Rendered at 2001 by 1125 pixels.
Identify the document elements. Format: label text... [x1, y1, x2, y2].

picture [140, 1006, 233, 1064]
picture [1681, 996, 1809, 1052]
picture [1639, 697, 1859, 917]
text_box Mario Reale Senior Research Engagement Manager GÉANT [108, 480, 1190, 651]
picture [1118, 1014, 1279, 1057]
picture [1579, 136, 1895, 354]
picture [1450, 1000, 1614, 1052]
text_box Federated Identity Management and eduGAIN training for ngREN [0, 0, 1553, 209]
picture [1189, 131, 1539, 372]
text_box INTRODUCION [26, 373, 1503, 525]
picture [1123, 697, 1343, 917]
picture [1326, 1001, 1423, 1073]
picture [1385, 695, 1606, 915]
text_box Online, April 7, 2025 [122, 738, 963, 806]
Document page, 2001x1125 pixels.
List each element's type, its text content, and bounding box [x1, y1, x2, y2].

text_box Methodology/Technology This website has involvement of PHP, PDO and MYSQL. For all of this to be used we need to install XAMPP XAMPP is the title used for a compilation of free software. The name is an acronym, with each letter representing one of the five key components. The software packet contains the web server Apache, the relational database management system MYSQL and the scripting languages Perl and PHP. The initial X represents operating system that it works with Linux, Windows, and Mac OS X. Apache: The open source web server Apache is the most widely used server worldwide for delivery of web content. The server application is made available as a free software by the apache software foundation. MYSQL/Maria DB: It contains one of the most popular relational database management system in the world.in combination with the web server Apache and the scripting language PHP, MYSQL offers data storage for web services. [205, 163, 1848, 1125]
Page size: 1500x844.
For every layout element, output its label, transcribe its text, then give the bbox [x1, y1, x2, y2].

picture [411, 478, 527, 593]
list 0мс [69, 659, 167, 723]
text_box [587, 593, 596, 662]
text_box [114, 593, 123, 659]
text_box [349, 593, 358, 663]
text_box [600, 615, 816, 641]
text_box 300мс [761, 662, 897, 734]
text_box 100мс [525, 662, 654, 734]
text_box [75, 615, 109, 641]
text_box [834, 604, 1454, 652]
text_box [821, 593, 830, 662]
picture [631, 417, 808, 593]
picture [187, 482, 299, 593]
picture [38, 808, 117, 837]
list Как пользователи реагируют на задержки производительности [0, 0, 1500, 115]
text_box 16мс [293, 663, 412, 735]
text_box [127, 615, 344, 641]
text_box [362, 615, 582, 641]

TASK DESCRIPTION: In restating the data, begin at its first line, reproduce each line word for word, and conclude with the line that contains "Page size: 1500x844.".

PROBLEM SOLUTION:
Rendered at 2001 by 1125 pixels.
Identify the document elements. Format: label text... [x1, y1, x2, y2].

picture [140, 1006, 233, 1064]
picture [1681, 996, 1809, 1052]
picture [1639, 697, 1859, 917]
text_box Mario Reale Senior Research Engagement Manager GÉANT [108, 480, 1190, 651]
picture [1118, 1014, 1279, 1057]
picture [1579, 136, 1895, 354]
picture [1450, 1000, 1614, 1052]
text_box Federated Identity Management and eduGAIN training for ngREN [0, 0, 1553, 209]
picture [1189, 131, 1539, 372]
text_box INTRODUCION [26, 373, 1503, 525]
picture [1123, 697, 1343, 917]
picture [1326, 1001, 1423, 1073]
picture [1385, 695, 1606, 915]
text_box Online, April 7, 2025 [122, 738, 963, 806]
Document page, 2001x1125 pixels.
List each element's type, its text content, and bounding box [x1, y1, x2, y2].

text_box Methodology/Technology This website has involvement of PHP, PDO and MYSQL. For all of this to be used we need to install XAMPP XAMPP is the title used for a compilation of free software. The name is an acronym, with each letter representing one of the five key components. The software packet contains the web server Apache, the relational database management system MYSQL and the scripting languages Perl and PHP. The initial X represents operating system that it works with Linux, Windows, and Mac OS X. Apache: The open source web server Apache is the most widely used server worldwide for delivery of web content. The server application is made available as a free software by the apache software foundation. MYSQL/Maria DB: It contains one of the most popular relational database management system in the world.in combination with the web server Apache and the scripting language PHP, MYSQL offers data storage for web services. [205, 163, 1848, 1125]
Page size: 1500x844.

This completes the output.